Industry resilience and contributions
Our members include leading multinationals and local start-ups exporting IT and BPM services globally. Despite recent challenges, our industry has continued to grow, with an estimated $ 2 billion in export revenue in 2023 and over 144,000 IT-BPM professionals employed. Global companies such as EY GDS, Virtusa, and HSBC have reaffirmed their commitment to Sri Lanka, contributing significantly to our economy.
Compared to regional countries, we will be one of the highest tax slabs, and this, for a growing industry, will prove to be a significant negative and remove one of the strong incentives that we as an industry have been promoting. We’ve also been told by some of our members that they will now be compelled to revisit their expansion plans, which is troubling.
Our companies are already burdened with high employee costs, particularly where our employees fall into the 36% personal income tax. Having to counteract the brain drain and retain top talent, our companies are compelled to raise compensation. Our industry is unique for the high percentage of value addition and rapid growth potential. It is also unique in that relocating to lower tax jurisdictions is significantly easier. We believe that the very marginal addition to the government revenue from this proposal will be rapidly offset by exits, and net revenue will be reduced, achieving the polar opposite.

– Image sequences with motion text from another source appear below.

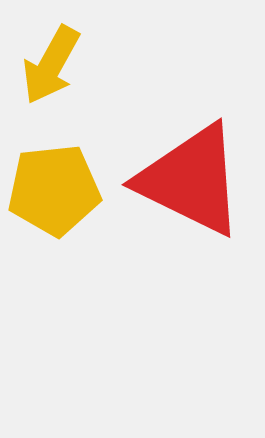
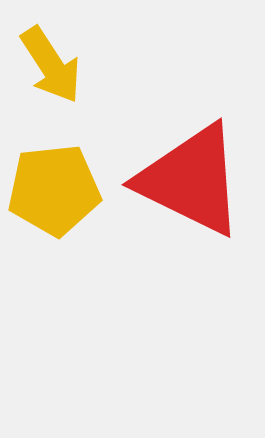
yellow arrow: rotated 62 degrees counterclockwise
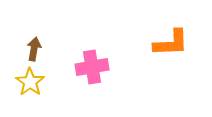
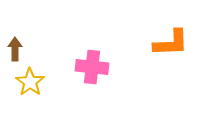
brown arrow: moved 19 px left; rotated 10 degrees counterclockwise
pink cross: rotated 16 degrees clockwise
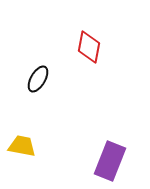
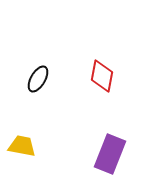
red diamond: moved 13 px right, 29 px down
purple rectangle: moved 7 px up
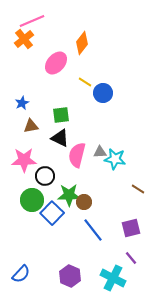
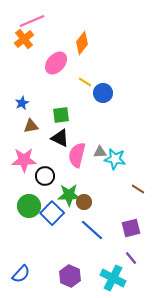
green circle: moved 3 px left, 6 px down
blue line: moved 1 px left; rotated 10 degrees counterclockwise
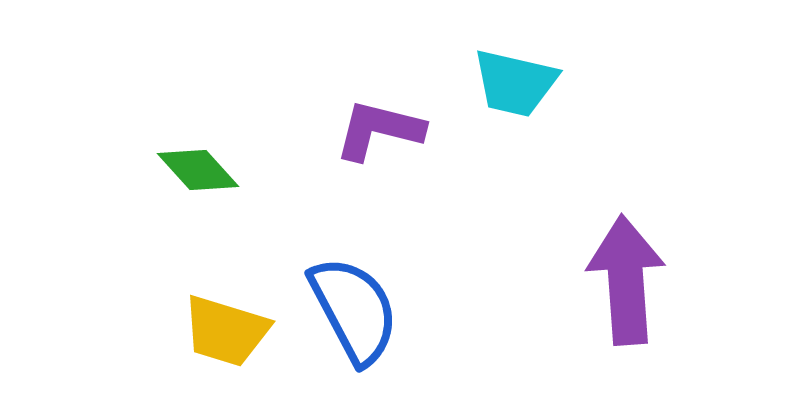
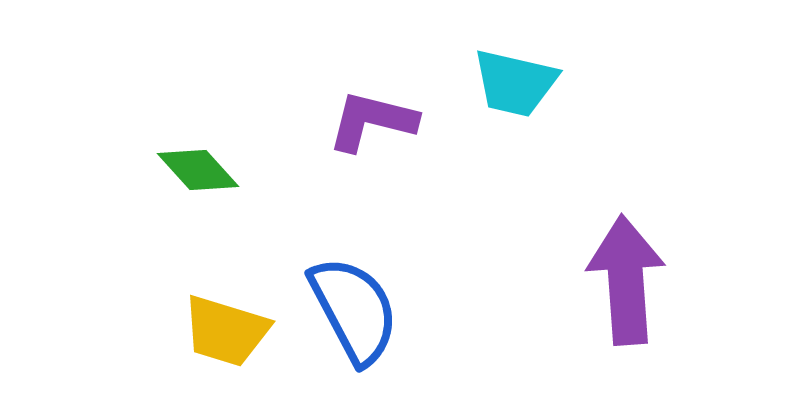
purple L-shape: moved 7 px left, 9 px up
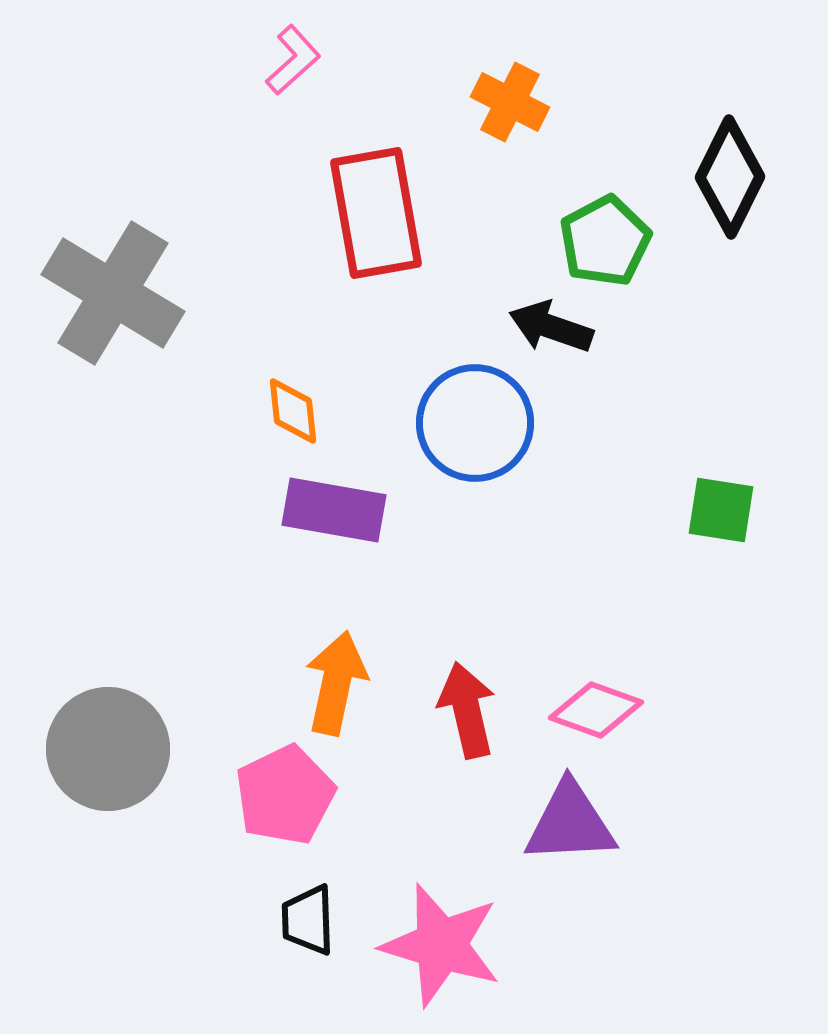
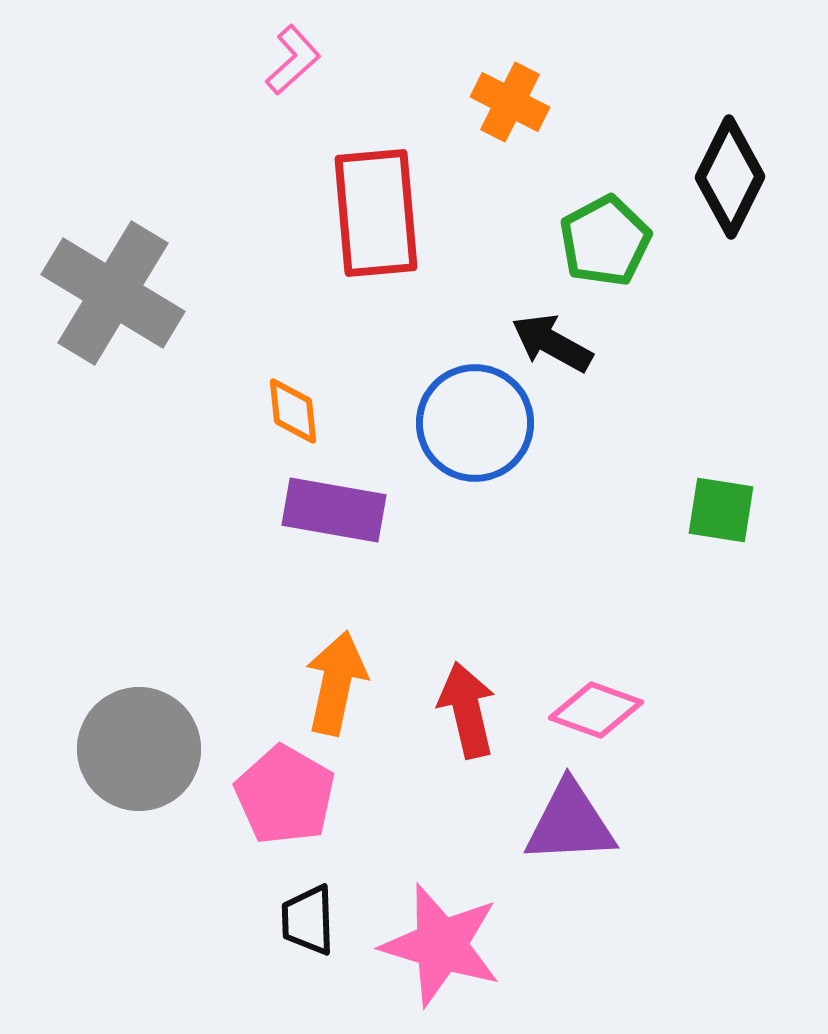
red rectangle: rotated 5 degrees clockwise
black arrow: moved 1 px right, 16 px down; rotated 10 degrees clockwise
gray circle: moved 31 px right
pink pentagon: rotated 16 degrees counterclockwise
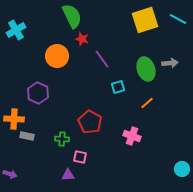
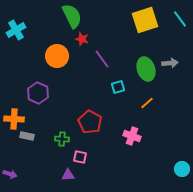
cyan line: moved 2 px right; rotated 24 degrees clockwise
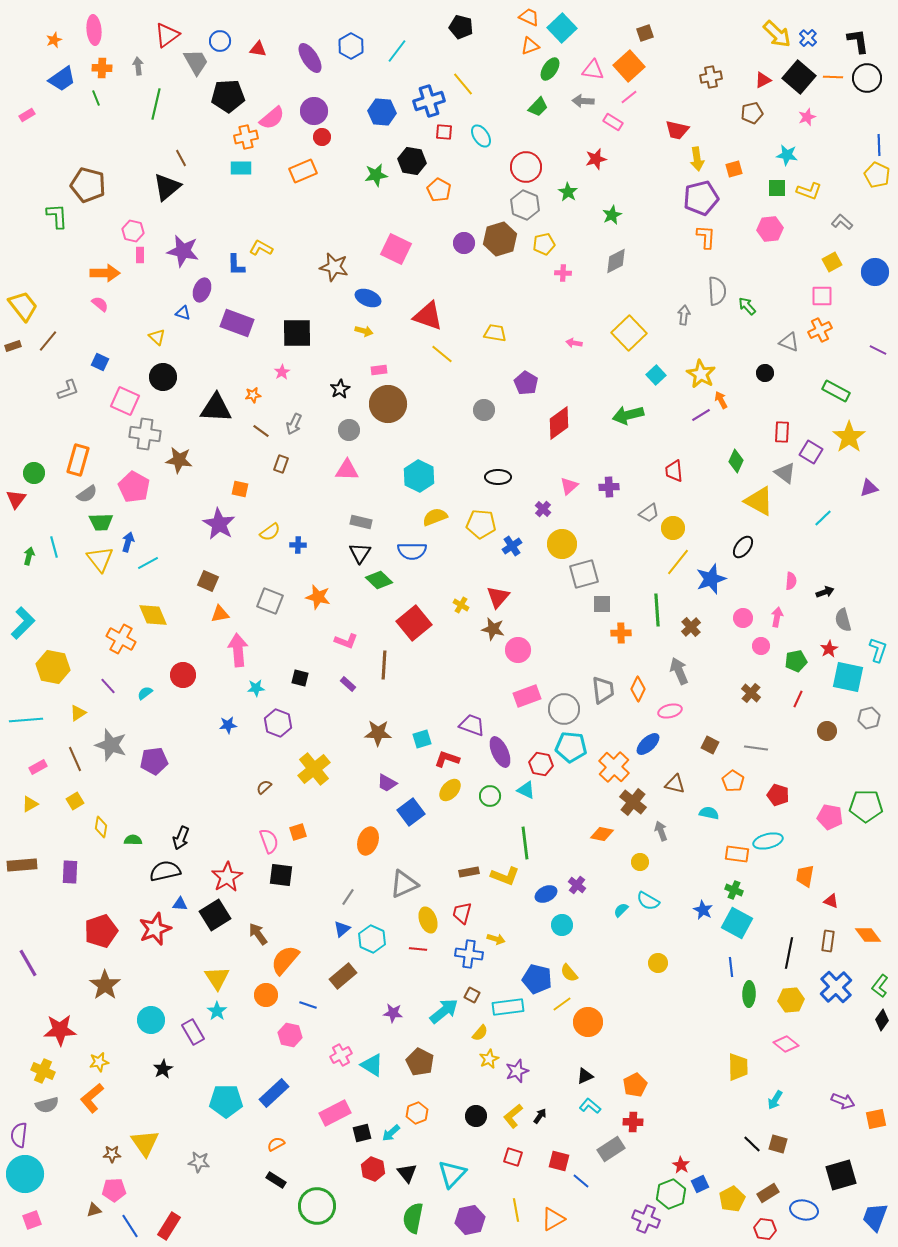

We are concerned that increased operational costs from new taxes could hinder innovation and competitiveness. Sri Lankan companies may struggle to compete globally against countries with tax incentives, risking loss of revenue and market share. New taxes could reduce companies’ ability to invest in training, impacting employment opportunities, especially for underprivileged groups. Additional taxes on the knowledge sector could slow down economic recovery and reduce its contribution to the national economy. Taxing housing will exacerbate the exodus of critical talent, hindering sector growth.
Moreover, these changes could severely impact the country’s Digital Economy Strategy 2030, which aims to position Sri Lanka as a leading digital economy in the region. The strategy relies heavily on the IT and BPM sectors as key drivers of innovation and growth. Disincentivising these industries through increased taxes could undermine the vision and objectives of this long-term strategic plan, leading to missed opportunities and reduced competitiveness on a global scale.
We propose continuing the tax exemption until 2026 to allow the industry to recover and ensure sustainability. A phased implementation of new tax measures and with provision to offset training and internship costs would help mitigate the impact. Establishing continuous consultation with industry representatives for sustainable tax policy development is also essential.
SLASSCOM, FITIS, BCS Sri Lanka Chapter and CSSL remain dedicated to supporting the growth and development of the knowledge and innovation sector in Sri Lanka. We believe careful policy adjustments can achieve economic stability while fostering a thriving, innovative industry.